* **WHAT YOU SHOULD DO**
Translate this sentence from the passage on the congressional hearing with the CFPB director into Spanish: "According to Director Cordray, the CFPB will be providing those responses within days."

* **SELECTED EXTRACT**
--------------------

Although the House Financial Service Committee’s hearing last Thursday was entitled “The Semi-Annual Report of the Consumer Financial Protection Bureau,” the contents of the report received little mention from committee members. Instead, committee members questioned Director Cordray, the sole hearing witness, on a wide range of topics. Highlights include the following:

  • The CFPB’s data collection efforts continued to be a major focus of questions from Republican committee members. Republicans were highly critical of the CFPB’s failure to provide responses to questions about such efforts asked of Steven Antonakes when he appeared before the committee on July 9. According to Director Cordray, the CFPB will be providing those responses within days. (Mr. Antonakes, who appeared before the committee in his capacity as Acting Deputy Director, was recently named permanent Deputy Director.)
  • There have been charges by industry that the CFPB’s data collection efforts do not comply with the Dodd-Frank Act because the CFPB has not issued a rule or order requiring companies to provide the information it has been demanding. Section 1022 allows the CFPB “to gather information from time to time regarding the organization, business conduct, markets, and activities of covered persons and service providers” by using various methods, including requiring banks and other “covered persons and service providers participating in consumer financial services markets to file with the Bureau, under oath or otherwise, in such form and within such reasonable period of time as the Bureau may prescribe by rule or order, annual or special reports, or answers in writing to specific questions.” As did Mr. Antonakes in his testimony to the committee, Director Cordray indicated that the CFPB was not using Section 1022 to obtain market monitoring information. However, Director Cordray did note that the CFPB recently used Section 1022 to issue an order directing financial institutions to provide templates of their consumer agreements in connection with the CFPB’s arbitration study. Based on information we have learned, the CFPB, at a minimum, is requesting checking account agreements.

--------------------

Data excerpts

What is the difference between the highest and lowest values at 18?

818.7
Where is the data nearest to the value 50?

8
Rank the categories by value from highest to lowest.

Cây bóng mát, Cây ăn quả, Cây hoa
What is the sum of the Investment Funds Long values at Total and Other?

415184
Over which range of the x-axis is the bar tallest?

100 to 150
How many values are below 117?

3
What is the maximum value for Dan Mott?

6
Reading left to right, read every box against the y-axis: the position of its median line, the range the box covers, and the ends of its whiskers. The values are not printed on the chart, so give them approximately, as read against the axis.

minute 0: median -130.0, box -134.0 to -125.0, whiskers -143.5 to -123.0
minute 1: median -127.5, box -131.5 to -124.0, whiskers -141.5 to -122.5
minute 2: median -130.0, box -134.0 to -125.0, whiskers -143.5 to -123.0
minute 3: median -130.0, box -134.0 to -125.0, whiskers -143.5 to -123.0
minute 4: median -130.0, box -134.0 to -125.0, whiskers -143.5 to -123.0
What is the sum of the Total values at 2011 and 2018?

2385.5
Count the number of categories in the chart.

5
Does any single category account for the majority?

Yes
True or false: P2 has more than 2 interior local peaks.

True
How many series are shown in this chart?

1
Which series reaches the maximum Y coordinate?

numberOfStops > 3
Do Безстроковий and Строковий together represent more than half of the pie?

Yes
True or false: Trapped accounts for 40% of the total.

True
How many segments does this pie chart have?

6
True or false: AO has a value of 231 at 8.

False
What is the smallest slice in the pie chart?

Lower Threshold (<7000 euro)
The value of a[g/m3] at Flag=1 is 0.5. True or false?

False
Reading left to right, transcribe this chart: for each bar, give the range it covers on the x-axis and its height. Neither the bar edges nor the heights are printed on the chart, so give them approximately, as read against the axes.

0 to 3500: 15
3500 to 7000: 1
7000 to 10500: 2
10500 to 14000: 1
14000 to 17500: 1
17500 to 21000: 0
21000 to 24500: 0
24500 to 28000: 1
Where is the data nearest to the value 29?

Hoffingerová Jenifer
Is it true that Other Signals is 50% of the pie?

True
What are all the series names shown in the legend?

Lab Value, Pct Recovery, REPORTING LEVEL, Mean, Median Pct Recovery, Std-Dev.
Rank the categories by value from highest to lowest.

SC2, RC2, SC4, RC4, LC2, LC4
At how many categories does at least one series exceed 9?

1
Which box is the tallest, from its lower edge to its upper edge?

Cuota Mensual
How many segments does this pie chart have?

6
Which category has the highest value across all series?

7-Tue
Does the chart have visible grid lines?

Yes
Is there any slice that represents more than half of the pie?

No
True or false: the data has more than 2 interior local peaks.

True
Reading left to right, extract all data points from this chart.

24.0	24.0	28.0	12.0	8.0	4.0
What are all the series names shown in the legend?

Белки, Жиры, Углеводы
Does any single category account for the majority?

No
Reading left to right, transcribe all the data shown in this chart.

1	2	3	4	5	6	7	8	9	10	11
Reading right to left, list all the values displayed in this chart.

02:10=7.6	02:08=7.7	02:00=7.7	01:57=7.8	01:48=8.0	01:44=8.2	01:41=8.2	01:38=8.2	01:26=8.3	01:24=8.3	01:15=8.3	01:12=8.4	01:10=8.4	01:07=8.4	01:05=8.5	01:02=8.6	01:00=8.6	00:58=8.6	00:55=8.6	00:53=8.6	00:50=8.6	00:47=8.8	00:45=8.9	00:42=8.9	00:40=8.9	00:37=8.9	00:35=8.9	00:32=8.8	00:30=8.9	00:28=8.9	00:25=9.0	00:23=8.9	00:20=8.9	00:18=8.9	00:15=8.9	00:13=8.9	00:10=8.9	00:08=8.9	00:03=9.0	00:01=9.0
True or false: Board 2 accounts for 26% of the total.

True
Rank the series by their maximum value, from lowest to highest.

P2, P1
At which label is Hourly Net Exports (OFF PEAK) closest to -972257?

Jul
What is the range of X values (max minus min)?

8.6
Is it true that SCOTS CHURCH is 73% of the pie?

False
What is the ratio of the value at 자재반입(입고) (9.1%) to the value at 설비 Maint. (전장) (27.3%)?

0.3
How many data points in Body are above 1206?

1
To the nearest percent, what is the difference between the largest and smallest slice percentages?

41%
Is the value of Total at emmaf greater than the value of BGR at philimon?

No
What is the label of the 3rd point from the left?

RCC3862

--------------------

* **EXERCISE ANSWER**
Según el director Cordray, la CFPB proporcionará esas respuestas en cuestión de días.